As there's more and more consolidation in the world of publishing, how do you view—generally, and for you personally—big publisher vs small publisher vs self-publishing now? Have your views changed since you were first published?
The ink was drying on my first novel when I sent a submission to ECW Press in Toronto. Jack David said he’d take a look, and a few weeks later he wrote back that he wanted to publish it, asking if I could do it two more times. After I stopped pinching myself I signed the contract, and then I did just that, I wrote two more. Then I kept on writing, and ECW kept on publishing, and it’s been a great relationship right from the post. ECW’s a medium Canadian house with an awesome staff who are professional, yet they’re like a family, and they always get the job done with a smile. And I couldn’t ask for more than that.
That’s been my only experience, so I can’t say much about big or small versus self-publishing. I’ve heard stories from other writers who’ve had mixed experiences, some sweet and some sour. And I know authors who self-publish and they’ve been happy going that way.

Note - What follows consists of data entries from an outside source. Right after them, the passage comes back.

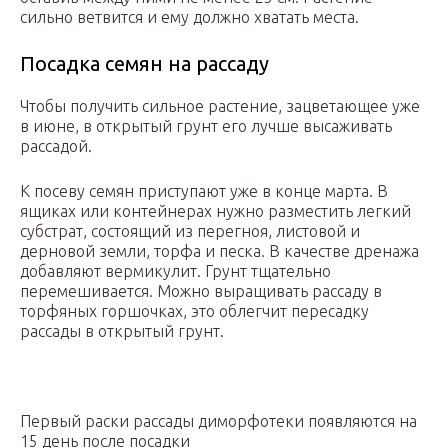
сильно ветвится и ему должно хватать места.
Посадка семян на рассаду
Чтобы получить сильное растение, зацветающее уже
в июне, в открытый грунт его лучше высаживать
рассадой.
К посеву семян приступают уже в конце марта. В
ящиках или контейнерах нужно разместить легкий
субстрат, состоящий из перегноя, листовой и
дерновой земли, торфа и песка. В качестве дренажа
добавляют вермикулит. Грунт тщательно
перемешивается. Можно выращивать рассаду в
торфяных горшочках, это облегчит пересадку
рассады в открытый грунт.
Первый раски рассады диморфотеки появляются на
15 день после посадки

There was a time when self-publishing may have been considered a poor choice. Some thought that going the way of the vanity press as exploitation and even saw it as a career killer. Of course, there are authors like Margaret Atwood who proved that self-publishing can work when she put out her award-winning book of poems, Double Persephone. And Lisa Genova originally self-published her novel Still Alice after many rejections from commercial publishing houses. And who hasn’t seen a copy of Irma S. Rombauer’s Joy of Cooking in somebody’s kitchen—another one that started out as self-published, going on to sell over eighteen million copies. These days whether a book is author or publisher subsidized, it’s generally accepted that it’s what’s between the covers that counts.
Whichever way an author goes, the aim is getting their books in the hands of as many readers as possible. And that’s where we enter luck-of-the-draw territory, no matter who publishes the book. It’s tough to predict a best-seller. And no matter which course is taken—big house, little house, your own house—one thing is sure, a good editing team is needed, along with professional graphics, solid marketing, promotion, and solid sales efforts to make it happen. Oh, and luck, plenty of luck.